---------- DOCUMENT SECTION
The Most Efficient Way of Forming Groups using R - r

I have a tibble dt given as follows:
library(tidyverse)
dt <- tibble(x=as.integer(c(0,0,1,0,0,0,1,1,0,1))) %>%
mutate(grp = as.factor(c(rep("A",3), rep("B",4), rep("C",1), rep("D",2))))
dt
As one can observe the rule for grouping is:
starts 0 and ends with 1 (e.g., groups A, B, D) or
it solely contains 1 (e.g., group C)
Problem: Given a tibble with column integer vector x of zeros and 1 that starts with 0 and ends in 1, what is the most efficient way to obtain a grouping using R? (You can use any grouping symbols/factors.)
--------------------
---------- SUPPLIED MATERIAL
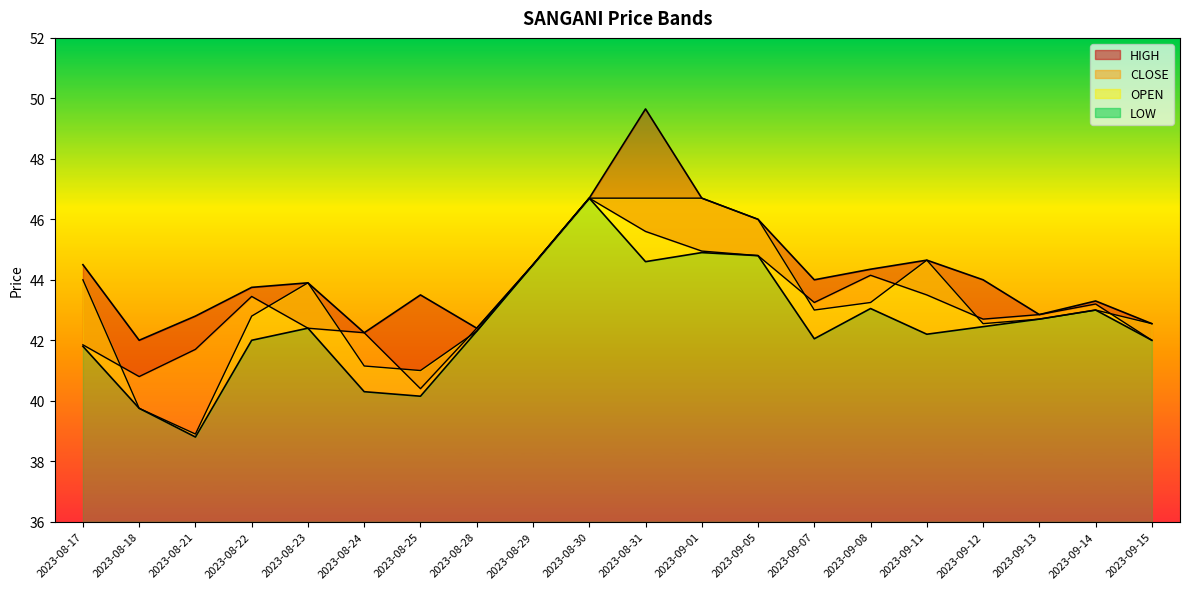

Between 2023-08-17 and 2023-08-29, which series saw the biggest shift?

LOW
--------------------
• INSTRUCTIONS FOR THE TASK
Could you repeat the R grouping question word for word between "Problem: Given a" and "any grouping symbols/factors.)", inclusive? Nothing in the listing is needed here.

• SOLVED EXERCISE
Problem: Given a tibble with column integer vector x of zeros and 1 that starts with 0 and ends in 1, what is the most efficient way to obtain a grouping using R? (You can use any grouping symbols/factors.)